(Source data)
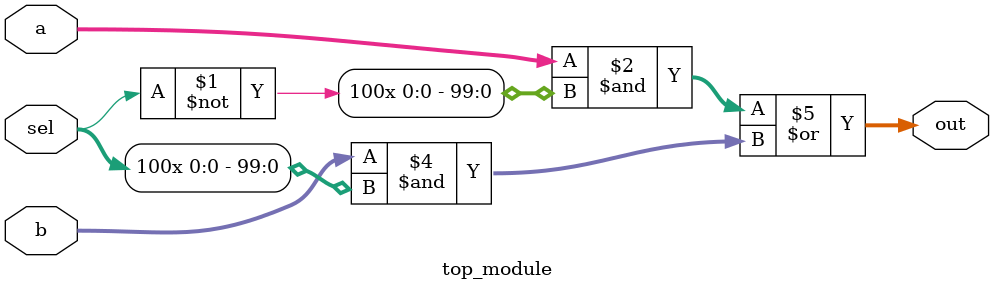
<source format=v>
module top_module( 
    input [99:0] a, b,
    input sel,
    output [99:0] out );

assign out = (a & {100{sel == 1'b0}})
           | (b & {100{sel == 1'b1}});

endmodule

</source>
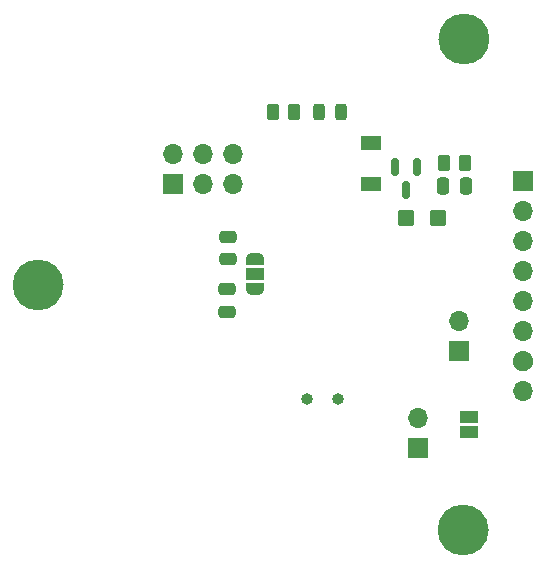
<source format=gbr>
%TF.GenerationSoftware,KiCad,Pcbnew,(6.0.7-1)-1*%
%TF.CreationDate,2023-01-22T12:43:28-05:00*%
%TF.ProjectId,atmega328,61746d65-6761-4333-9238-2e6b69636164,rev?*%
%TF.SameCoordinates,Original*%
%TF.FileFunction,Soldermask,Top*%
%TF.FilePolarity,Negative*%
%FSLAX46Y46*%
G04 Gerber Fmt 4.6, Leading zero omitted, Abs format (unit mm)*
G04 Created by KiCad (PCBNEW (6.0.7-1)-1) date 2023-01-22 12:43:28*
%MOMM*%
%LPD*%
G01*
G04 APERTURE LIST*
G04 Aperture macros list*
%AMRoundRect*
0 Rectangle with rounded corners*
0 $1 Rounding radius*
0 $2 $3 $4 $5 $6 $7 $8 $9 X,Y pos of 4 corners*
0 Add a 4 corners polygon primitive as box body*
4,1,4,$2,$3,$4,$5,$6,$7,$8,$9,$2,$3,0*
0 Add four circle primitives for the rounded corners*
1,1,$1+$1,$2,$3*
1,1,$1+$1,$4,$5*
1,1,$1+$1,$6,$7*
1,1,$1+$1,$8,$9*
0 Add four rect primitives between the rounded corners*
20,1,$1+$1,$2,$3,$4,$5,0*
20,1,$1+$1,$4,$5,$6,$7,0*
20,1,$1+$1,$6,$7,$8,$9,0*
20,1,$1+$1,$8,$9,$2,$3,0*%
%AMFreePoly0*
4,1,22,0.550000,-0.750000,0.000000,-0.750000,0.000000,-0.745033,-0.079941,-0.743568,-0.215256,-0.701293,-0.333266,-0.622738,-0.424486,-0.514219,-0.481581,-0.384460,-0.499164,-0.250000,-0.500000,-0.250000,-0.500000,0.250000,-0.499164,0.250000,-0.499963,0.256109,-0.478152,0.396186,-0.417904,0.524511,-0.324060,0.630769,-0.204165,0.706417,-0.067858,0.745374,0.000000,0.744959,0.000000,0.750000,
0.550000,0.750000,0.550000,-0.750000,0.550000,-0.750000,$1*%
%AMFreePoly1*
4,1,20,0.000000,0.744959,0.073905,0.744508,0.209726,0.703889,0.328688,0.626782,0.421226,0.519385,0.479903,0.390333,0.500000,0.250000,0.500000,-0.250000,0.499851,-0.262216,0.476331,-0.402017,0.414519,-0.529596,0.319384,-0.634700,0.198574,-0.708877,0.061801,-0.746166,0.000000,-0.745033,0.000000,-0.750000,-0.550000,-0.750000,-0.550000,0.750000,0.000000,0.750000,0.000000,0.744959,
0.000000,0.744959,$1*%
G04 Aperture macros list end*
%ADD10C,2.150000*%
%ADD11C,0.000000*%
%ADD12R,1.700000X1.700000*%
%ADD13O,1.700000X1.700000*%
%ADD14RoundRect,0.250000X-0.250000X-0.475000X0.250000X-0.475000X0.250000X0.475000X-0.250000X0.475000X0*%
%ADD15R,1.500000X1.000000*%
%ADD16O,1.000000X1.000000*%
%ADD17RoundRect,0.250000X0.475000X-0.250000X0.475000X0.250000X-0.475000X0.250000X-0.475000X-0.250000X0*%
%ADD18C,4.300000*%
%ADD19RoundRect,0.243750X-0.243750X-0.456250X0.243750X-0.456250X0.243750X0.456250X-0.243750X0.456250X0*%
%ADD20RoundRect,0.250000X-0.262500X-0.450000X0.262500X-0.450000X0.262500X0.450000X-0.262500X0.450000X0*%
%ADD21FreePoly0,270.000000*%
%ADD22FreePoly1,270.000000*%
%ADD23RoundRect,0.250000X-0.450000X-0.425000X0.450000X-0.425000X0.450000X0.425000X-0.450000X0.425000X0*%
%ADD24RoundRect,0.150000X-0.150000X0.587500X-0.150000X-0.587500X0.150000X-0.587500X0.150000X0.587500X0*%
%ADD25R,1.700000X1.300000*%
%ADD26RoundRect,0.250000X-0.475000X0.250000X-0.475000X-0.250000X0.475000X-0.250000X0.475000X0.250000X0*%
G04 APERTURE END LIST*
D10*
X157915000Y-125320000D02*
G75*
G03*
X157915000Y-125320000I-1075000J0D01*
G01*
X121925000Y-104560000D02*
G75*
G03*
X121925000Y-104560000I-1075000J0D01*
G01*
X157925000Y-83750000D02*
G75*
G03*
X157925000Y-83750000I-1075000J0D01*
G01*
D11*
G36*
X162722860Y-96613570D02*
G01*
X161022860Y-96613570D01*
X161022860Y-94913570D01*
X162722860Y-94913570D01*
X162722860Y-96613570D01*
G37*
G36*
X161956170Y-110157660D02*
G01*
X162038690Y-110169900D01*
X162119600Y-110190170D01*
X162198140Y-110218270D01*
X162273550Y-110253940D01*
X162345090Y-110296820D01*
X162412090Y-110346510D01*
X162473900Y-110402530D01*
X162529920Y-110464340D01*
X162579610Y-110531340D01*
X162622490Y-110602880D01*
X162658160Y-110678290D01*
X162686260Y-110756830D01*
X162706530Y-110837740D01*
X162718770Y-110920260D01*
X162722860Y-111003570D01*
X162718770Y-111086880D01*
X162706530Y-111169400D01*
X162686260Y-111250310D01*
X162658160Y-111328850D01*
X162622490Y-111404260D01*
X162579610Y-111475800D01*
X162529920Y-111542800D01*
X162473900Y-111604610D01*
X162412090Y-111660630D01*
X162345090Y-111710320D01*
X162273550Y-111753200D01*
X162198140Y-111788870D01*
X162119600Y-111816970D01*
X162038690Y-111837240D01*
X161956170Y-111849480D01*
X161872860Y-111853570D01*
X161789550Y-111849480D01*
X161707030Y-111837240D01*
X161626120Y-111816970D01*
X161547580Y-111788870D01*
X161472170Y-111753200D01*
X161400630Y-111710320D01*
X161333630Y-111660630D01*
X161271820Y-111604610D01*
X161215800Y-111542800D01*
X161166110Y-111475800D01*
X161123230Y-111404260D01*
X161087560Y-111328850D01*
X161059460Y-111250310D01*
X161039190Y-111169400D01*
X161026950Y-111086880D01*
X161022860Y-111003570D01*
X161026950Y-110920260D01*
X161039190Y-110837740D01*
X161059460Y-110756830D01*
X161087560Y-110678290D01*
X161123230Y-110602880D01*
X161166110Y-110531340D01*
X161215800Y-110464340D01*
X161271820Y-110402530D01*
X161333630Y-110346510D01*
X161400630Y-110296820D01*
X161472170Y-110253940D01*
X161547580Y-110218270D01*
X161626120Y-110190170D01*
X161707030Y-110169900D01*
X161789550Y-110157660D01*
X161872860Y-110153570D01*
X161956170Y-110157660D01*
G37*
D12*
%TO.C,J3*%
X153000000Y-118350000D03*
D13*
X153000000Y-115810000D03*
%TD*%
D14*
%TO.C,C1*%
X155125200Y-96165600D03*
X157025200Y-96165600D03*
%TD*%
D15*
%TO.C,JP2*%
X157300000Y-117050000D03*
X157300000Y-115750000D03*
%TD*%
D12*
%TO.C,J1*%
X156500000Y-110125000D03*
D13*
X156500000Y-107585000D03*
%TD*%
D16*
%TO.C,REF\u002A\u002A*%
X146225000Y-114225000D03*
%TD*%
D12*
%TO.C,J5*%
X161867860Y-95778570D03*
D13*
X161867860Y-98318570D03*
X161867860Y-100858570D03*
X161867860Y-103398570D03*
X161867860Y-105938570D03*
X161867860Y-108478570D03*
X161867860Y-111018570D03*
X161867860Y-113558570D03*
%TD*%
D17*
%TO.C,C3*%
X136900000Y-102400000D03*
X136900000Y-100500000D03*
%TD*%
D18*
%TO.C,REF\u002A\u002A*%
X156840000Y-125275000D03*
%TD*%
%TO.C,REF\u002A\u002A*%
X156850000Y-83750000D03*
%TD*%
D19*
%TO.C,D2*%
X144575000Y-89900000D03*
X146450000Y-89900000D03*
%TD*%
D18*
%TO.C,REF\u002A\u002A*%
X120850000Y-104560000D03*
%TD*%
D20*
%TO.C,R1*%
X155162700Y-94215600D03*
X156987700Y-94215600D03*
%TD*%
D16*
%TO.C,REF\u002A\u002A*%
X143625000Y-114225000D03*
%TD*%
D21*
%TO.C,JP1*%
X139200000Y-102350000D03*
D15*
X139200000Y-103650000D03*
D22*
X139200000Y-104950000D03*
%TD*%
D12*
%TO.C,PRG1*%
X132260000Y-96050000D03*
D13*
X132260000Y-93510000D03*
X134800000Y-96050000D03*
X134800000Y-93510000D03*
X137340000Y-96050000D03*
X137340000Y-93510000D03*
%TD*%
D23*
%TO.C,C2*%
X152000000Y-98865000D03*
X154700000Y-98865000D03*
%TD*%
D20*
%TO.C,R3*%
X140700000Y-89900000D03*
X142525000Y-89900000D03*
%TD*%
D24*
%TO.C,Q1*%
X152900000Y-94612500D03*
X151000000Y-94612500D03*
X151950000Y-96487500D03*
%TD*%
D25*
%TO.C,D1*%
X149025200Y-96015600D03*
X149025200Y-92515600D03*
%TD*%
D26*
%TO.C,C4*%
X136850000Y-104950000D03*
X136850000Y-106850000D03*
%TD*%
M02*

</source>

Task description ::
Where in the entries above does the word "four" appear? Copy each line that has it.

Your response ::
0 Add four circle primitives for the rounded corners*
0 Add four rect primitives between the rounded corners*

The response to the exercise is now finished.